Point of View
Two Storylines, Plus First-Person Narrative Bookends
Raise your hand if you thought Spider-Man was going to be narrated by Peter Parker.
We can see why you'd think that. Peter starts the film off with a chunk of narration that explains that his story, which we're about to see, is extraordinary and all about a girl. Then we get zero narration for the next 99 minutes or so, not until another block of voice-over narration from Pete at the very end of the film explains why he had to banish M.J. to the friend zone.
Aside from these spoken, first-person narrative bookends, Spider-Man's story unfolds in a straight-ahead manner. Our A plot focuses on the trials and tribulations of Peter Parker, recent spider-bite victim. Our B plot centers on deposed Oscorp founder Norman Osborn, who's suffering some nasty side effects from his company's performance enhancing drug. Eventually, Peter's and Norman's two stories begin crisscrossing as their superpowered alter egos clash time and time again.

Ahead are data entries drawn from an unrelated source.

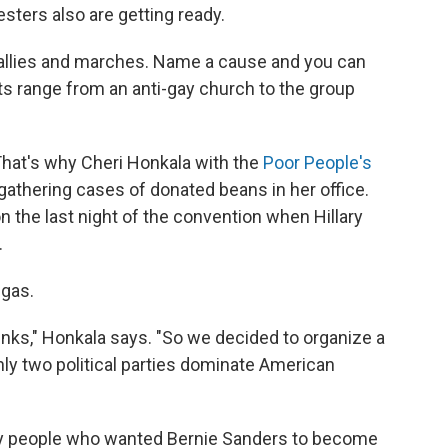
esters also are getting ready.
rallies and marches. Name a cause and you can
ants range from an anti-gay church to the group
 That's why Cheri Honkala with the
Poor People's
gathering cases of donated beans in her office.
n the last night of the convention when Hillary
.
 gas.
tinks," Honkala says. "So we decided to organize a
 only two political parties dominate American
 by people who wanted Bernie Sanders to become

From a storytelling standpoint, however, the convergence of the A and B plots feels more like the B plot comes crashing into the A plot on a stolen military-grade glider than a real narrative merger. Given the Green Goblin's penchant for party-crashing (see the World Unity Festival) and for making a dramatic entrance (see the Daily Bugle and Aunt May's bedroom), that seems fitting.
Given that the film is Spider-Man's origin story and it's called Spider-Man, it also seems appropriate that the main storyline belongs to Peter from beginning to end, narrated or not.